A financial cybercrime group calling itself the Disneyland Team has been making liberal use of visually confusing phishing domains that spoof popular bank brands using Punycode, an Internet standard that allows web browsers to render domain names with non-Latin alphabets like Cyrillic and Ukrainian.

The U.S. financial services firm Ameriprise uses the domain ameriprise.com; the Disneyland Team’s domain for Ameriprise customers is https://www.xn--meripris-mx0doj[.]com [brackets added to defang the domain], which displays in the browser URL bar as ạmeriprisẹ[.]com.
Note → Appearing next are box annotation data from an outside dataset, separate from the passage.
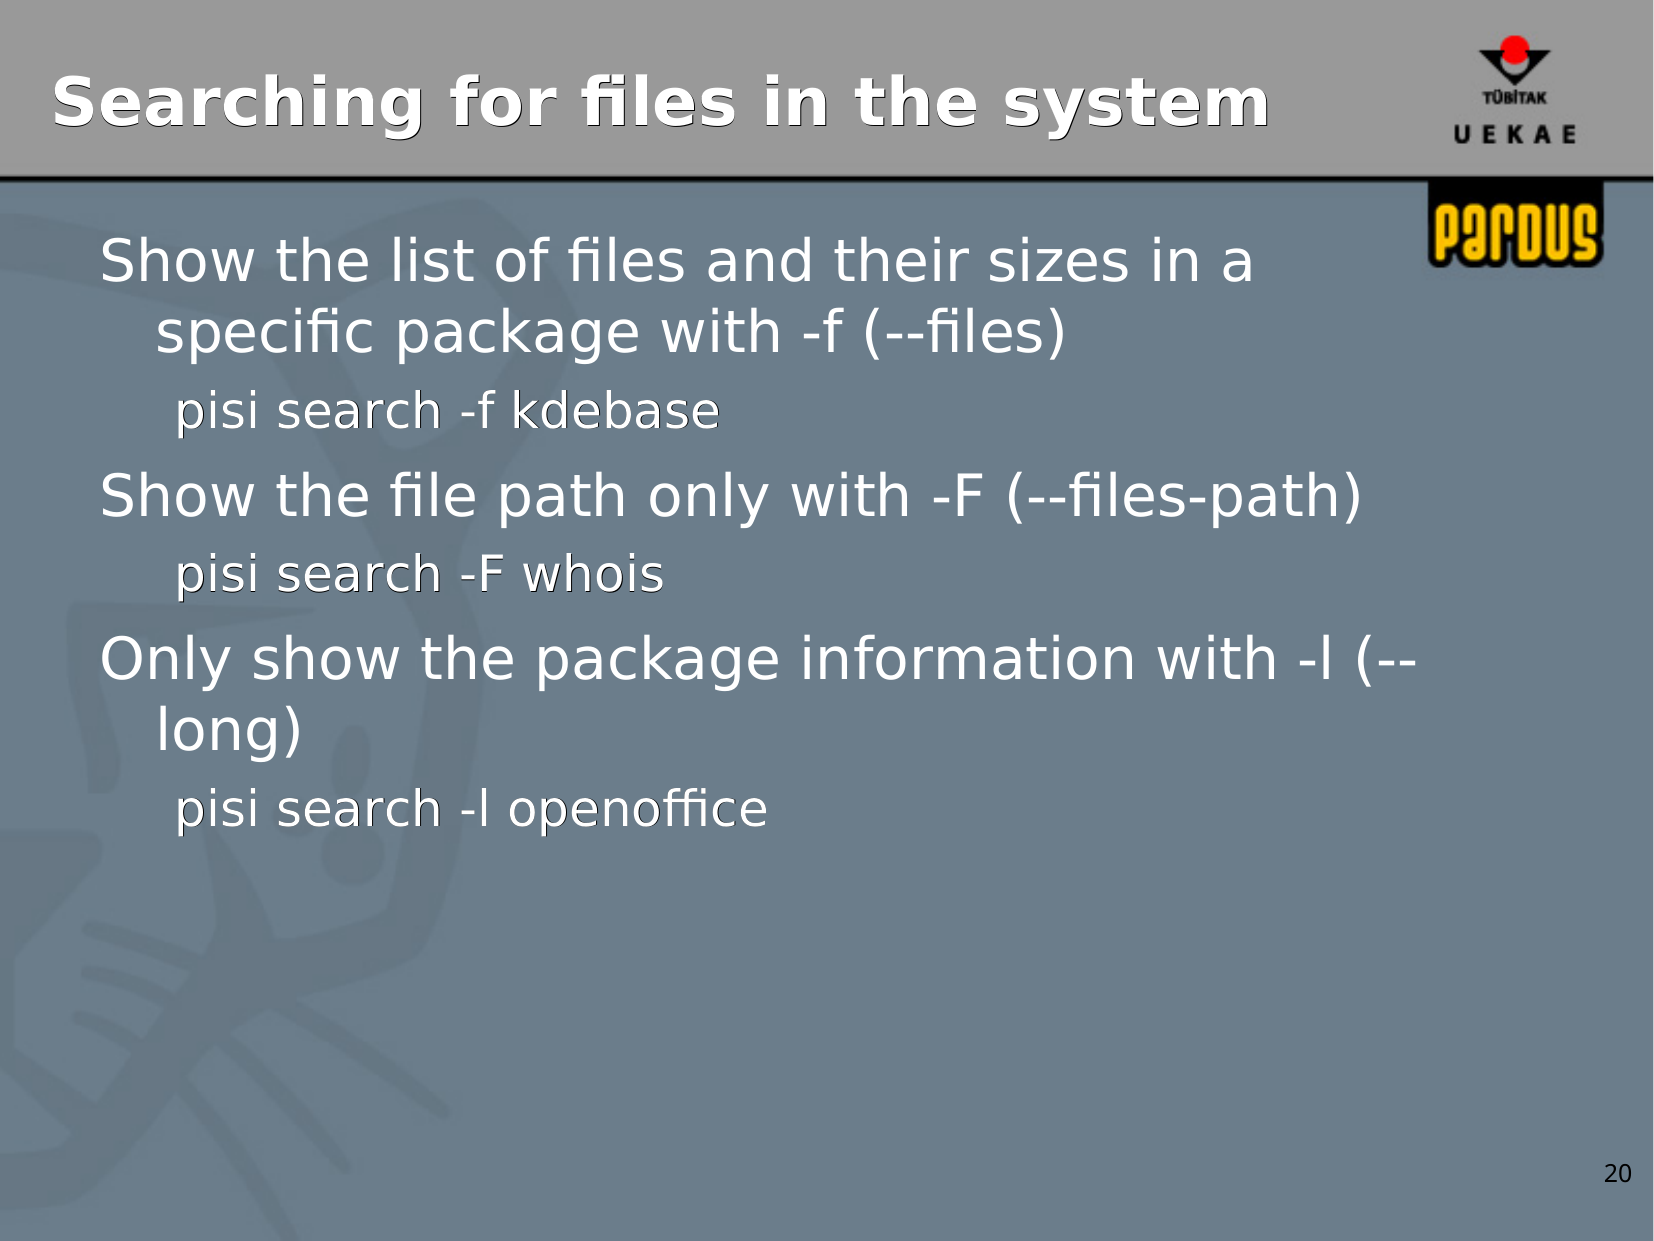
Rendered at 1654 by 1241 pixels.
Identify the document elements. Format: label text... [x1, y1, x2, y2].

list Show the list of files and their sizes in a specific package with -f (--files) pisi search -f kdebase Show the file path only with -F (--files-path) pisi search -F whois Only show the package information with -l (--long) pisi search -l openoffice [84, 216, 1480, 843]
title Searching for files in the system [35, 43, 1449, 158]
picture [0, 0, 1654, 1241]
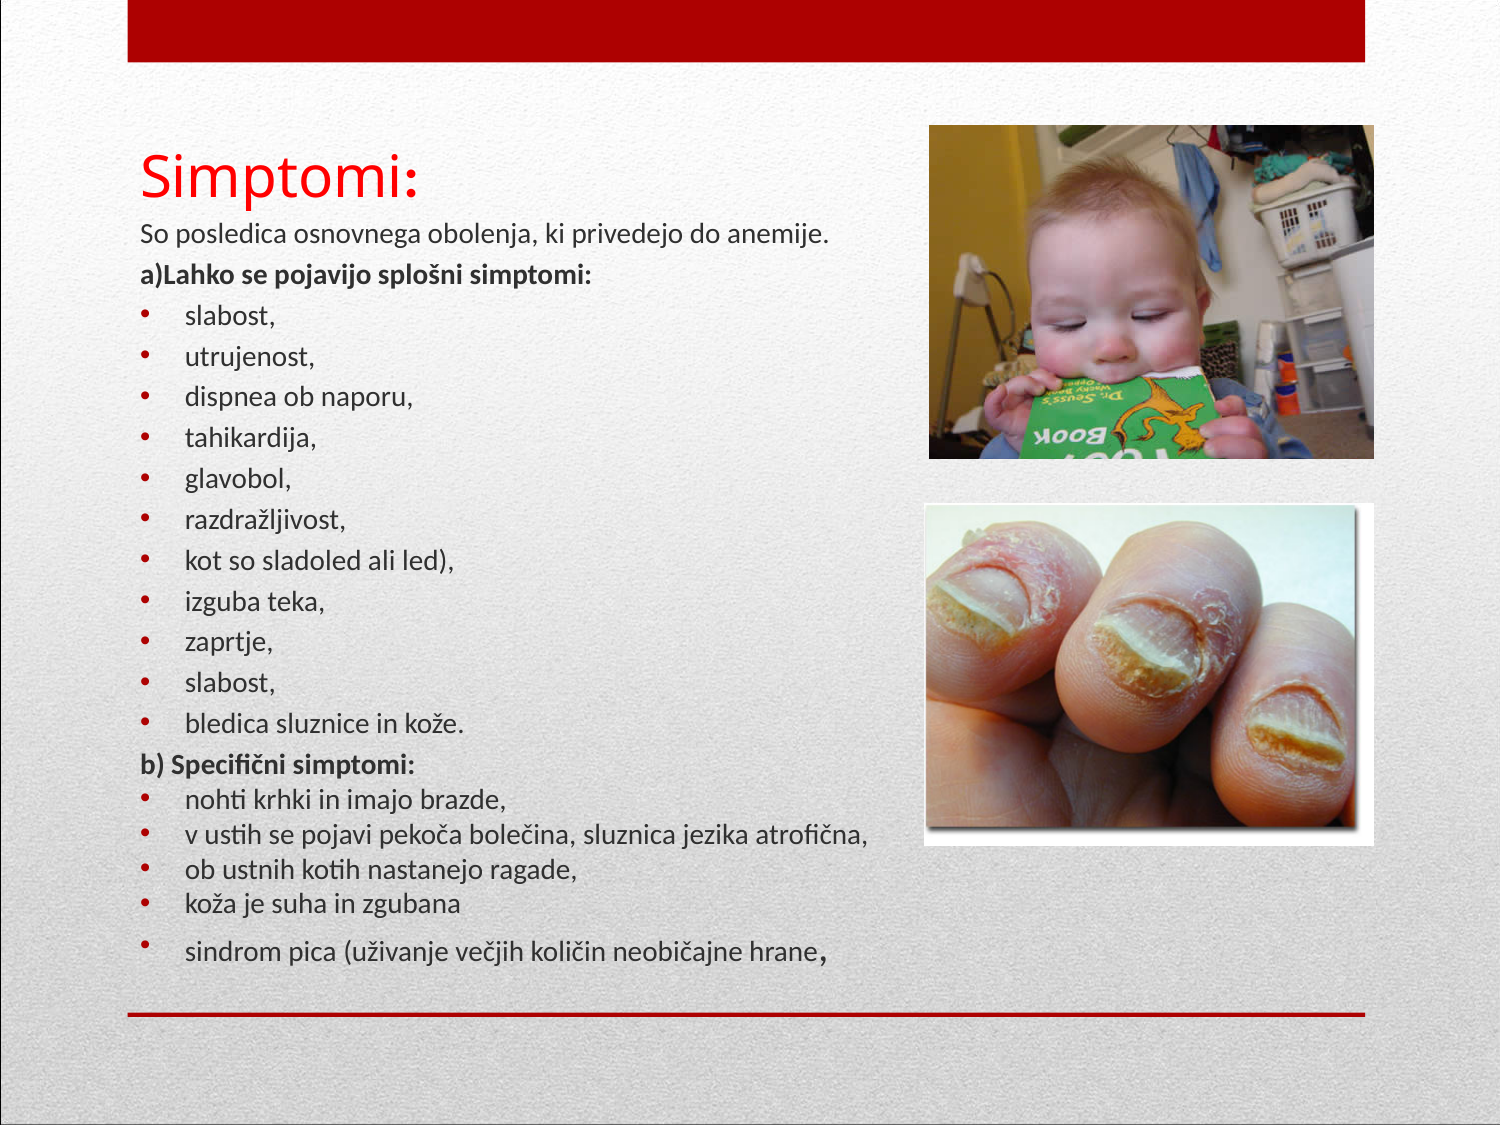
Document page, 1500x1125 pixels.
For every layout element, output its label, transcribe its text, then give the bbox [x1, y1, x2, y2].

picture [0, 0, 1500, 1125]
list Simptomi: So posledica osnovnega obolenja, ki privedejo do anemije. a)Lahko se pojavijo splošni simptomi: slabost, utrujenost, dispnea ob naporu, tahikardija, glavobol, razdražljivost, kot so sladoled ali led), izguba teka, zaprtje, slabost, bledica sluznice in kože. b) Specifični simptomi: nohti krhki in imajo brazde, v ustih se pojavi pekoča bolečina, sluznica jezika atrofična, ob ustnih kotih nastanejo ragade, koža je suha in zgubana sindrom pica (uživanje večjih količin neobičajne hrane, [125, 112, 1363, 997]
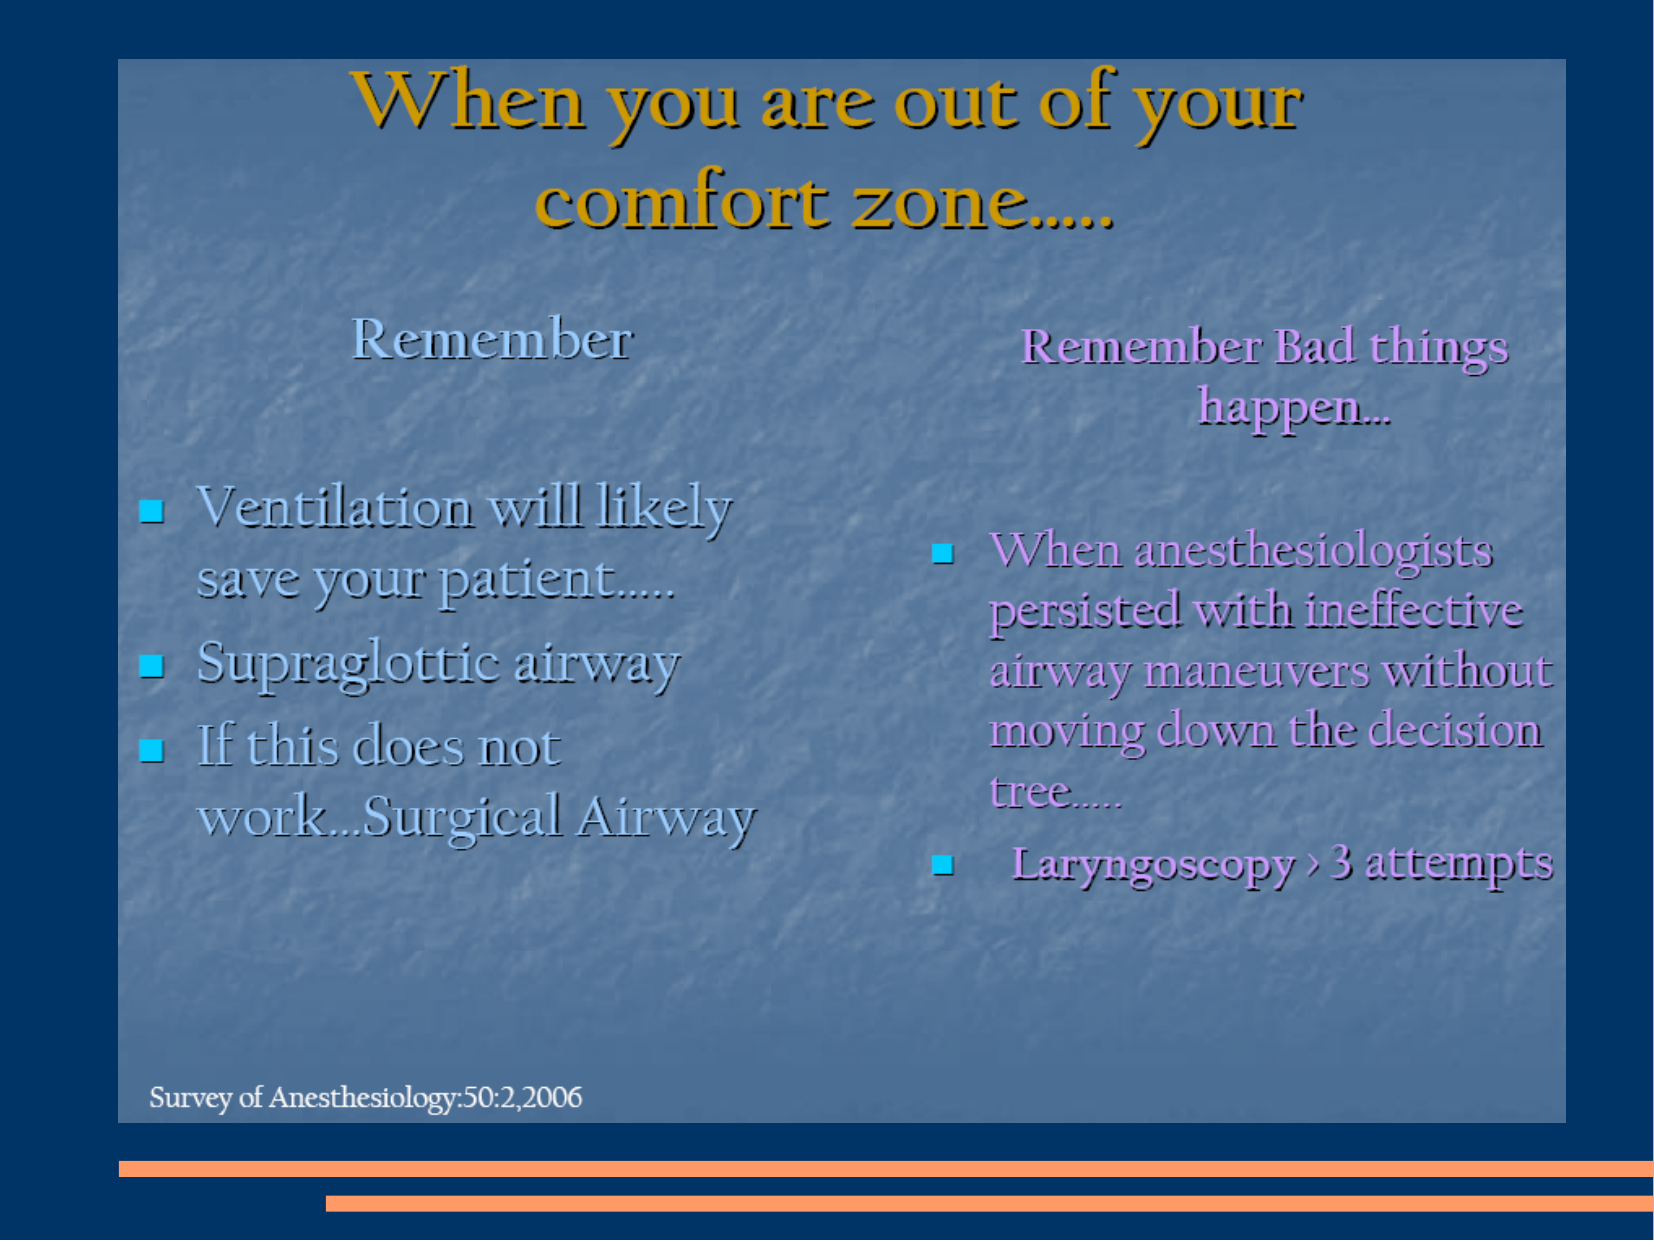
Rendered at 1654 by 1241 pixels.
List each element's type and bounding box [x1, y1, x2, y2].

picture [118, 59, 1566, 1123]
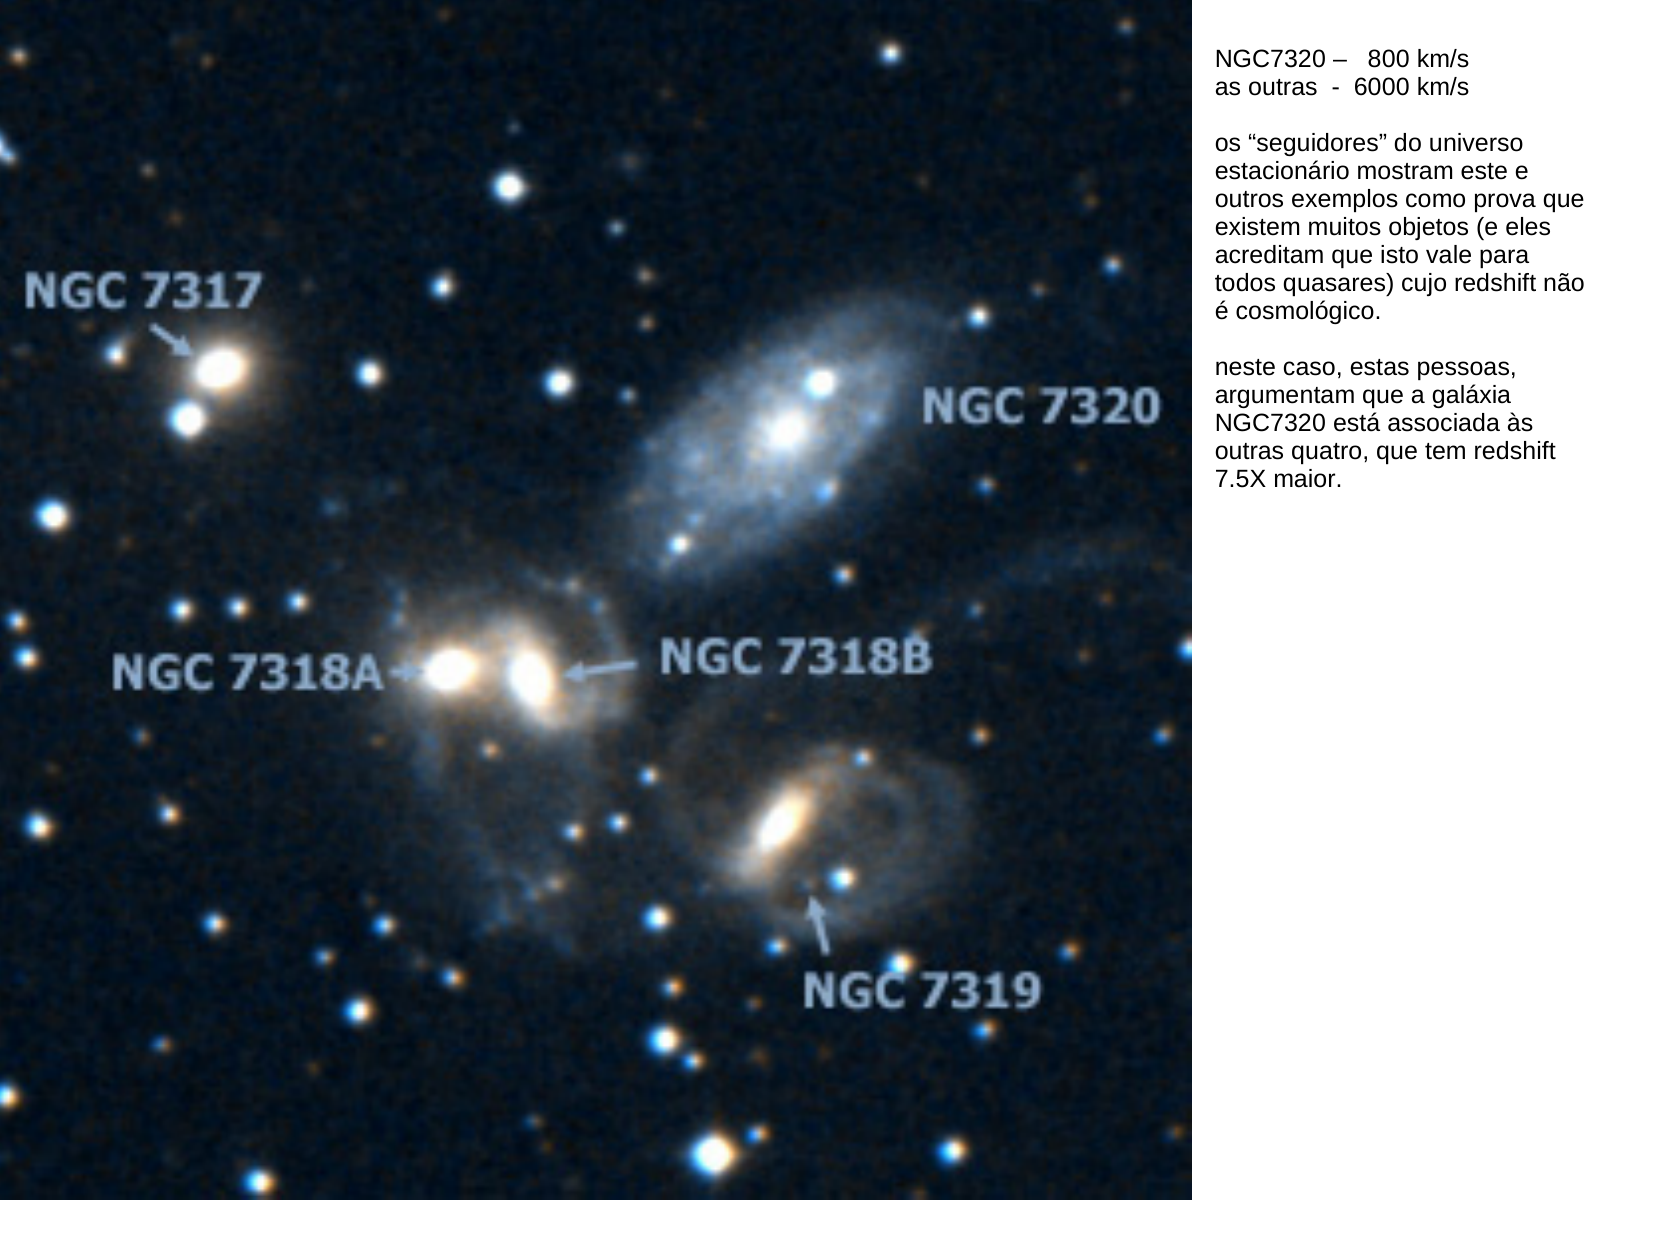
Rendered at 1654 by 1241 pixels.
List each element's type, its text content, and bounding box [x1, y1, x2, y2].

text_box NGC7320 – 800 km/s as outras - 6000 km/s os “seguidores” do universo estacionário mostram este e outros exemplos como prova que existem muitos objetos (e eles acreditam que isto vale para todos quasares) cujo redshift não é cosmológico. neste caso, estas pessoas, argumentam que a galáxia NGC7320 está associada às outras quatro, que tem redshift 7.5X maior. [1200, 37, 1613, 501]
picture [0, 0, 1192, 1201]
Have a look at the Punycode in this Disneyland Team phishing domain: https://login2.xn--mirtesnbd-276drj[.]com, which shows up in the browser URL bar as login2.ẹmirạtesnbd[.]com, a domain targeting users of Emirates NBD Bank in Dubai.

Here’s another domain registered this year by the Disneyland Team: https://xn--clientchwb-zxd5678f[.]com, which spoofs the login page of financial advisor Charles Schwab with the landing page of cliẹntșchwab[.]com. Again, notice the dots under the letters “e” and “s”. Another Punycode domain of theirs sends would-be victims to cliẹrtschwạb[.]com, which combines a brand misspelling with Punycode.

Read more: https://krebsonsecurity.com/2022/11/disneyland-malware-team-its-a-puny-world-after-all/

The Disneyland Team aren't phishers, exactly. They use a version of the Gozi trojan to redirect victims to their fake bank page, which forwards traffic to and from the real bank site, and allows interaction with the bot/victim.
@briankrebs relay attack
@briankrebs also this is literally exactly what WebAuthn is designed for, because that can not be relayed while maintaining plaintext access. Either you proxy the entire TLS connection to the correct domain, or it fails to authenticate.